Why don’t experts think that the rise in wages is entirely positive?
Although wages have gone up, experts believe this isn’t necessarily a good thing. The fact that wage labor is temporary is the cause. A worker receives Rs 300 today, but it’s uncertain if he will have a job tomorrow. This work is insecure and transient. For instance, a worker may receive Rs 250 one day but not be employed the following day. His life is hence unstable. Therefore, a pay raise does not imply that the nation’s economy has grown stronger or that workers’ lives have improved. This is only a minor alteration that does not fully capture the situation.
What impact does wage stagnation have on the economy and demand, particularly for big populations?

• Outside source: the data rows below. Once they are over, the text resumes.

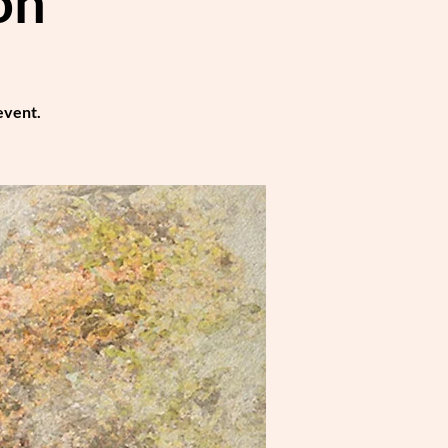
on
event.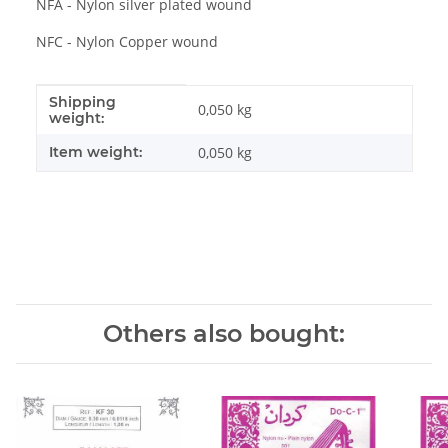
NFA - Nylon silver plated wound
NFC - Nylon Copper wound
Shipping
Item information
Value
0,050 kg
weight:
Item weight:
0,050
kg
Others also bought: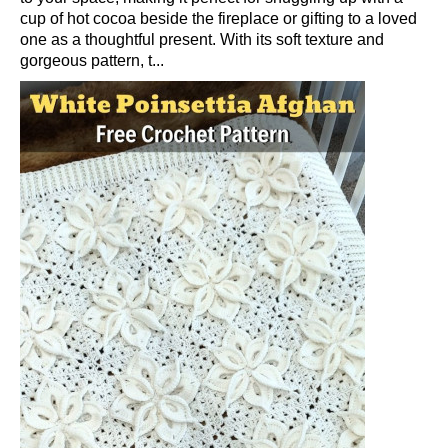
cup of hot cocoa beside the fireplace or gifting to a loved
one as a thoughtful present. With its soft texture and
gorgeous pattern, t...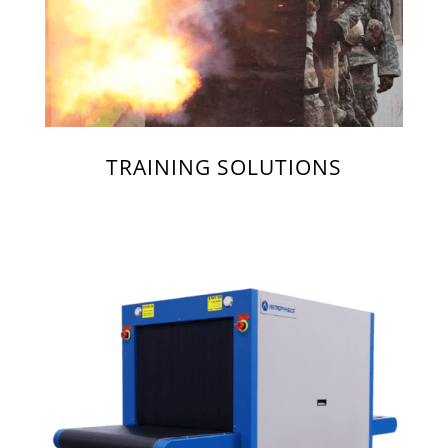
TRAINING SOLUTIONS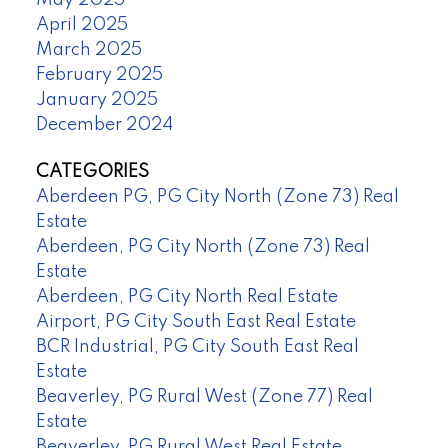
May 2025
April 2025
March 2025
February 2025
January 2025
December 2024
CATEGORIES
Aberdeen PG, PG City North (Zone 73) Real
Estate
Aberdeen, PG City North (Zone 73) Real
Estate
Aberdeen, PG City North Real Estate
Airport, PG City South East Real Estate
BCR Industrial, PG City South East Real
Estate
Beaverley, PG Rural West (Zone 77) Real
Estate
Beaverley, PG Rural West Real Estate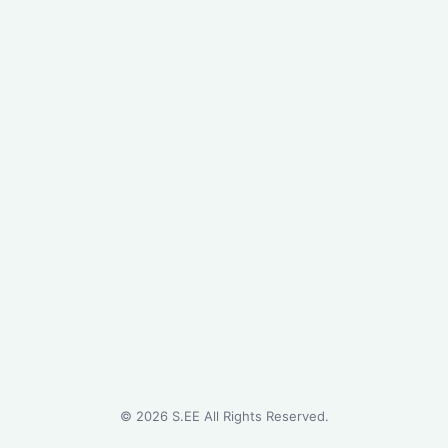
©
2026
S.EE All Rights Reserved.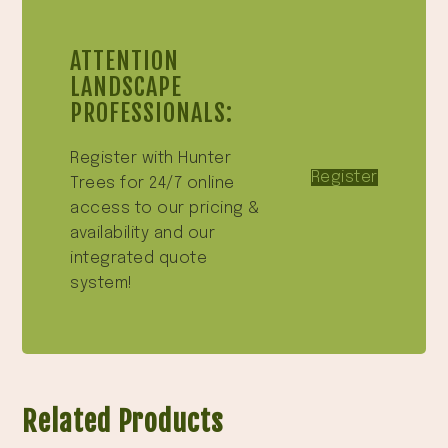
ATTENTION
LANDSCAPE
PROFESSIONALS:
Register with Hunter
Register
Trees for 24/7 online
access to our pricing &
availability and our
integrated quote
system!
Related Products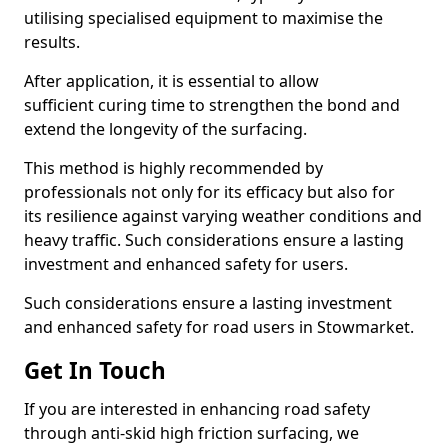
utilising specialised equipment to maximise the
results.
After application, it is essential to allow
sufficient curing time to strengthen the bond and
extend the longevity of the surfacing.
This method is highly recommended by
professionals not only for its efficacy but also for
its resilience against varying weather conditions and
heavy traffic. Such considerations ensure a lasting
investment and enhanced safety for users.
Such considerations ensure a lasting investment
and enhanced safety for road users in Stowmarket.
Get In Touch
If you are interested in enhancing road safety
through anti-skid high friction surfacing, we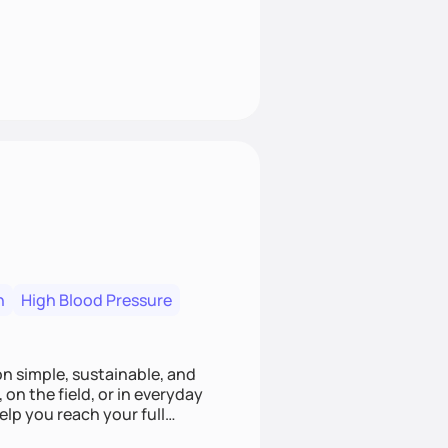
n
High Blood Pressure
ion simple, sustainable, and
 on the field, or in everyday
elp you reach your full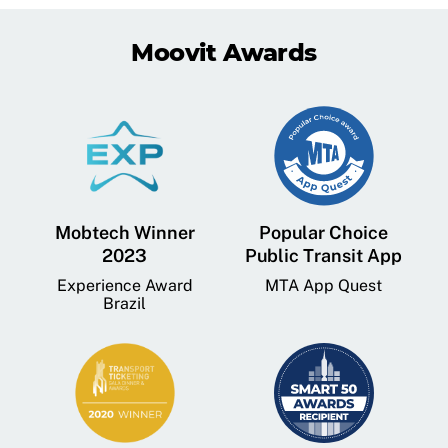
Moovit Awards
Mobtech Winner
Popular Choice
2023
Public Transit App
Experience Award
MTA App Quest
Brazil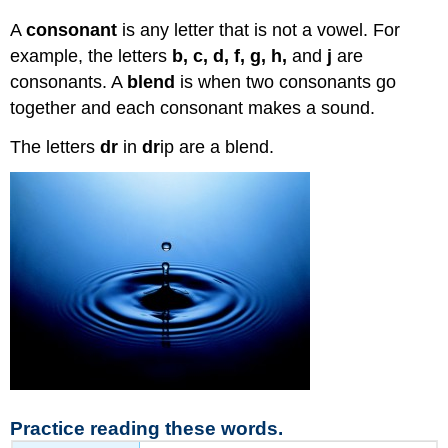
A
consonant
is any letter that is not a vowel. For
example, the letters
b, c, d, f, g, h,
and
j
are
consonants. A
blend
is when two consonants go
together and each consonant makes a sound.
The letters
dr
in
dr
ip are a blend.
Practice reading these words.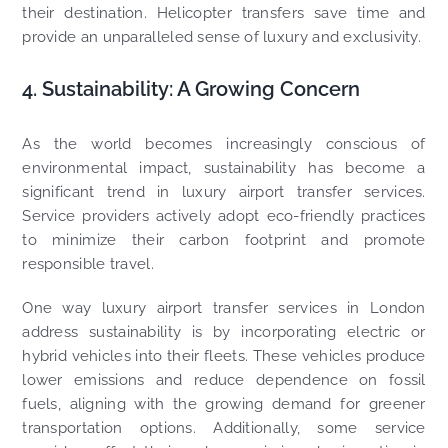
their destination. Helicopter transfers save time and
provide an unparalleled sense of luxury and exclusivity.
4. Sustainability: A Growing Concern
As the world becomes increasingly conscious of
environmental impact, sustainability has become a
significant trend in luxury airport transfer services.
Service providers actively adopt eco-friendly practices
to minimize their carbon footprint and promote
responsible travel.
One way luxury airport transfer services in London
address sustainability is by incorporating electric or
hybrid vehicles into their fleets. These vehicles produce
lower emissions and reduce dependence on fossil
fuels, aligning with the growing demand for greener
transportation options. Additionally, some service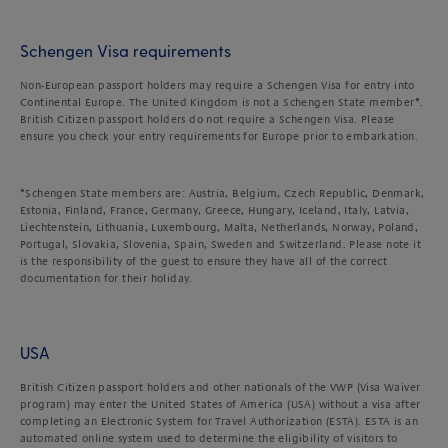
Schengen Visa requirements
Non-European passport holders may require a Schengen Visa for entry into
Continental Europe. The United Kingdom is not a Schengen State member*.
British Citizen passport holders do not require a Schengen Visa. Please
ensure you check your entry requirements for Europe prior to embarkation.
*Schengen State members are: Austria, Belgium, Czech Republic, Denmark,
Estonia, Finland, France, Germany, Greece, Hungary, Iceland, Italy, Latvia,
Liechtenstein, Lithuania, Luxembourg, Malta, Netherlands, Norway, Poland,
Portugal, Slovakia, Slovenia, Spain, Sweden and Switzerland. Please note it
is the responsibility of the guest to ensure they have all of the correct
documentation for their holiday.
USA
British Citizen passport holders and other nationals of the VWP (Visa Waiver
program) may enter the United States of America (USA) without a visa after
completing an Electronic System for Travel Authorization (ESTA). ESTA is an
automated online system used to determine the eligibility of visitors to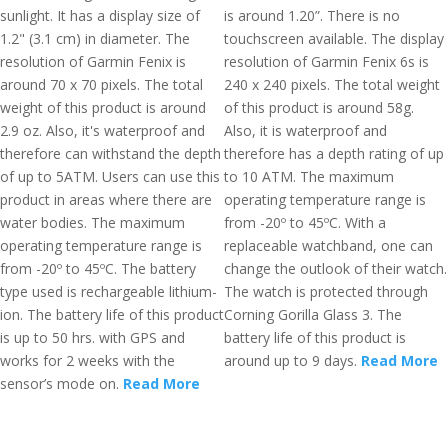
sunlight. It has a display size of
is around 1.20”. There is no
1.2" (3.1 cm) in diameter. The
touchscreen available. The display
resolution of Garmin Fenix is
resolution of Garmin Fenix 6s is
around 70 x 70 pixels. The total
240 x 240 pixels. The total weight
weight of this product is around
of this product is around 58g.
2.9 oz. Also, it's waterproof and
Also, it is waterproof and
therefore can withstand the depth
therefore has a depth rating of up
of up to 5ATM. Users can use this
to 10 ATM. The maximum
product in areas where there are
operating temperature range is
water bodies. The maximum
from -20º to 45ºC. With a
operating temperature range is
replaceable watchband, one can
from -20º to 45ºC. The battery
change the outlook of their watch.
type used is rechargeable lithium-
The watch is protected through
ion. The battery life of this product
Corning Gorilla Glass 3. The
is up to 50 hrs. with GPS and
battery life of this product is
works for 2 weeks with the
around up to 9 days.
Read More
sensor’s mode on.
Read More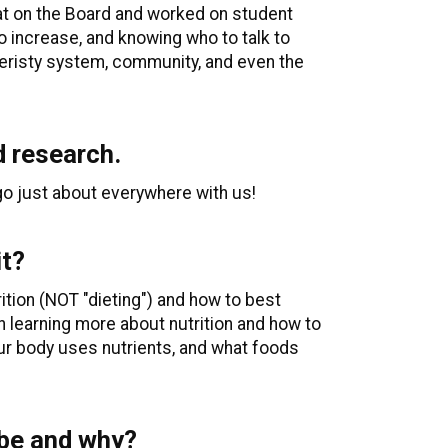
sat on the Board and worked on student
o increase, and knowing who to talk to
veristy system, community, and even the
d research.
go just about everywhere with us!
it?
rition (NOT "dieting") and how to best
n learning more about nutrition and how to
our body uses nutrients, and what foods
 be and why?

The nation’s economy suffers if wages do not rise, particularly for the vast majority of those employed in the unorganized sector. Demand rises when consumers spend money. However, they are unable to purchase when they lack funds. For instance, if a worker or salaried individual used to spend Rs 500 on clothing but his pay has ceased, he will no longer do so. Both the shopkeeper’s income and the amount of work done at the factory producing items will decline as a result. The concept of “strong” growth does not seem to be accurate if the salaries of a large number of people do not rise.
What prospects do experts see for salary increases in India?
A “big increase” in pay is not anticipated anytime soon. The lack of investment from private enterprises is the cause. There is little likelihood of a pay boost until the corporations bring in new plants or machinery. In other words, everything will stay the same for a while.